Find the lines of data that contain the string "down", then list them.

* Extracted data
+ + + + +

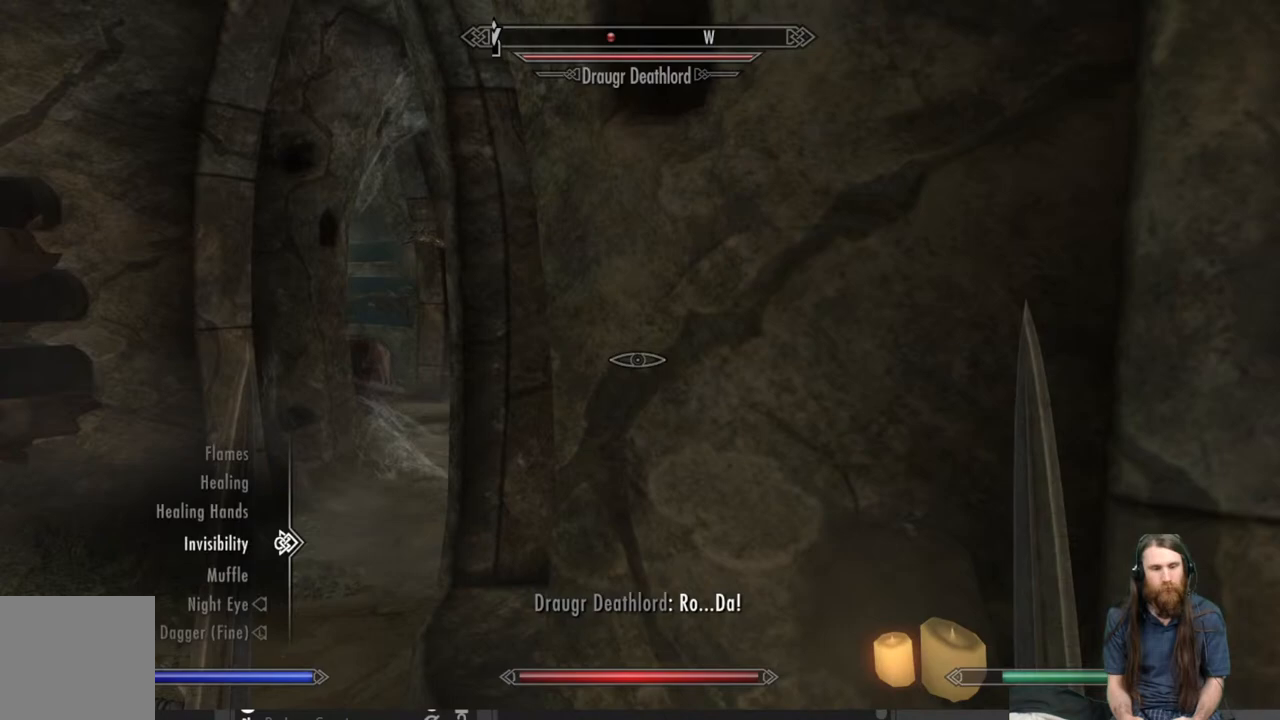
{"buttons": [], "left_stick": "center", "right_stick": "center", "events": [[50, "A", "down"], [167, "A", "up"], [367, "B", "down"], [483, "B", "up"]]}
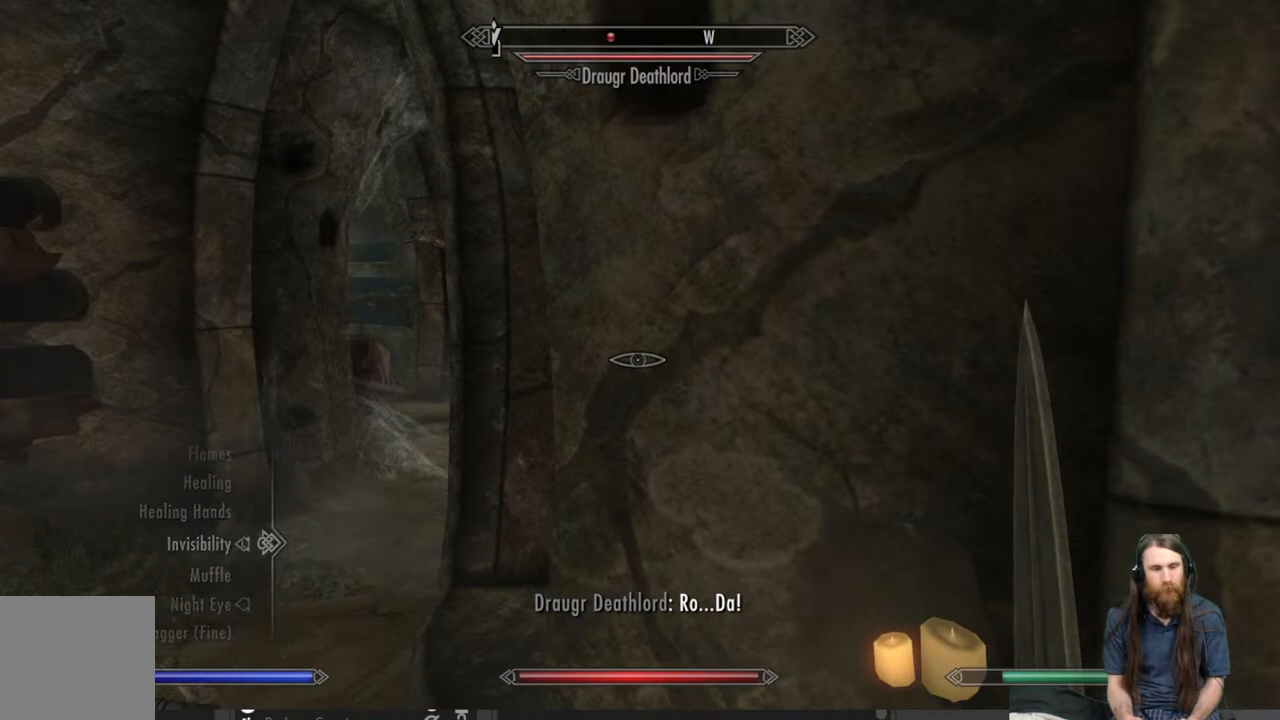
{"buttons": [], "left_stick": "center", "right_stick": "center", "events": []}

+ + + + +

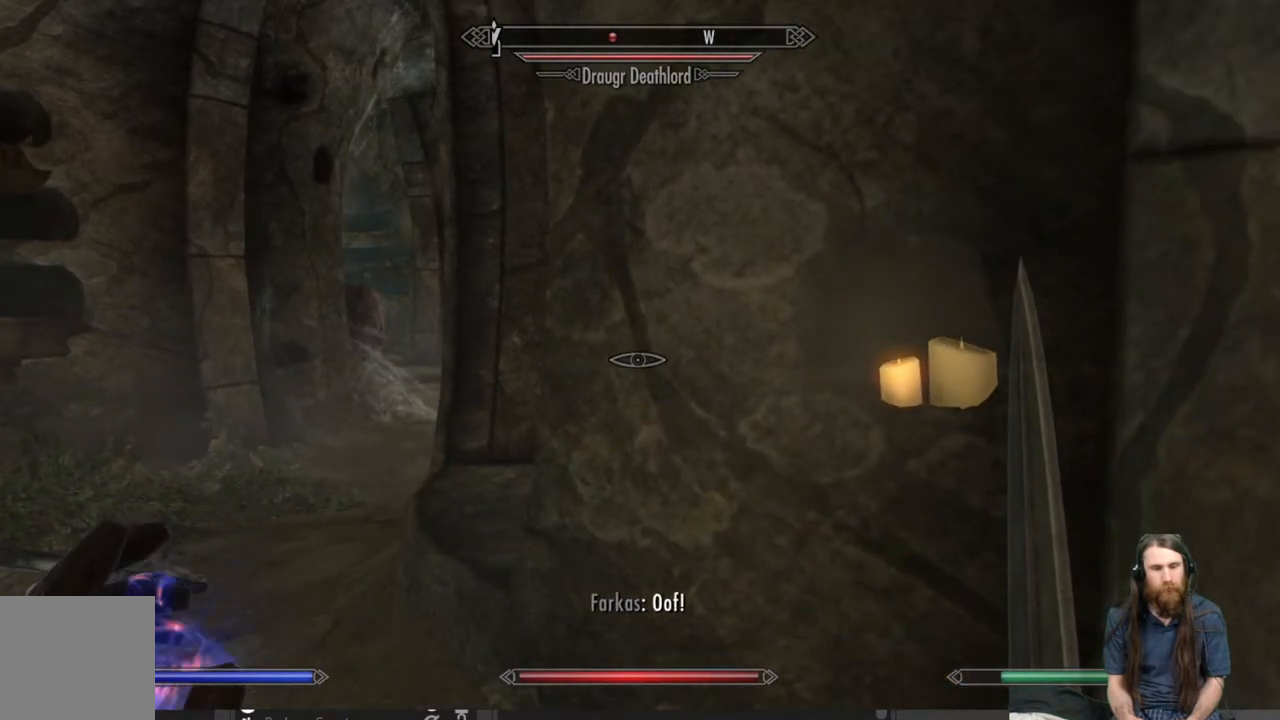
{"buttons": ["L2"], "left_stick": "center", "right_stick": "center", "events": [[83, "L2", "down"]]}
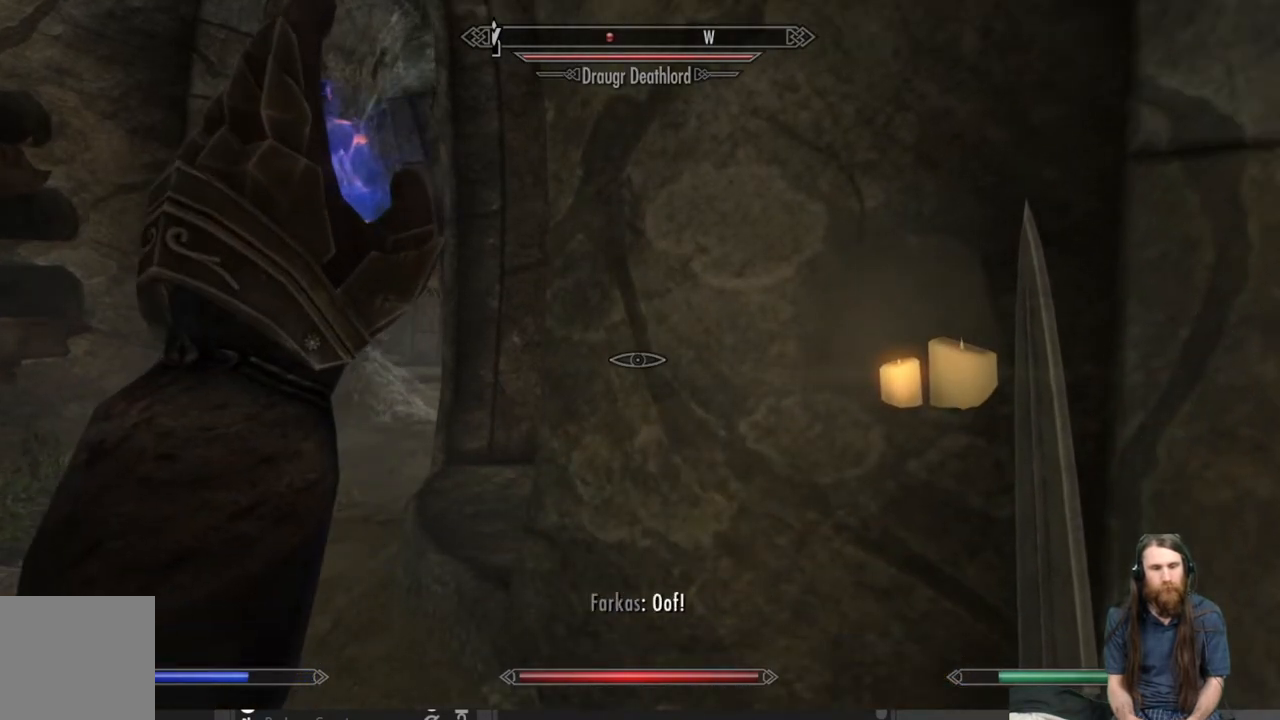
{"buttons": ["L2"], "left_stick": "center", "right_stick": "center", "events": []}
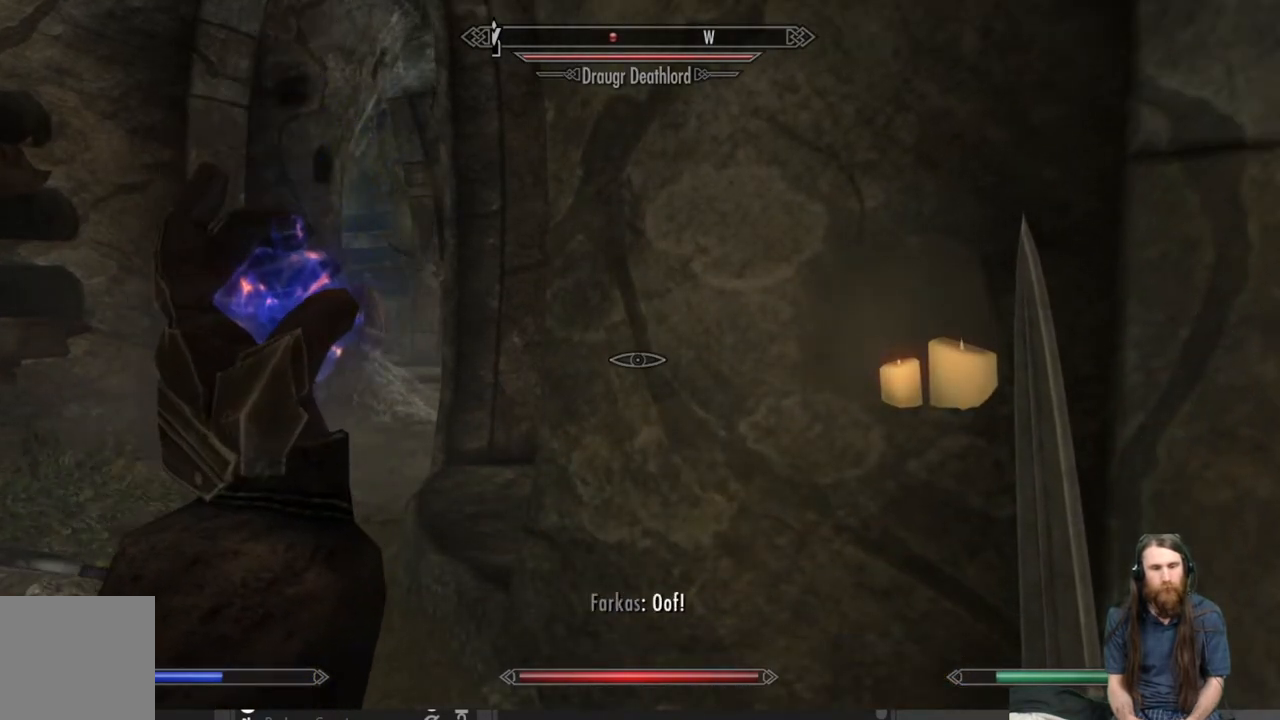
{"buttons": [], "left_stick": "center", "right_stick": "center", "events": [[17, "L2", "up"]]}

+ + + + +

* Solution to this task
{"buttons": [], "left_stick": "center", "right_stick": "center", "events": [[50, "A", "down"], [167, "A", "up"], [367, "B", "down"], [483, "B", "up"]]}
{"buttons": ["L2"], "left_stick": "center", "right_stick": "center", "events": [[83, "L2", "down"]]}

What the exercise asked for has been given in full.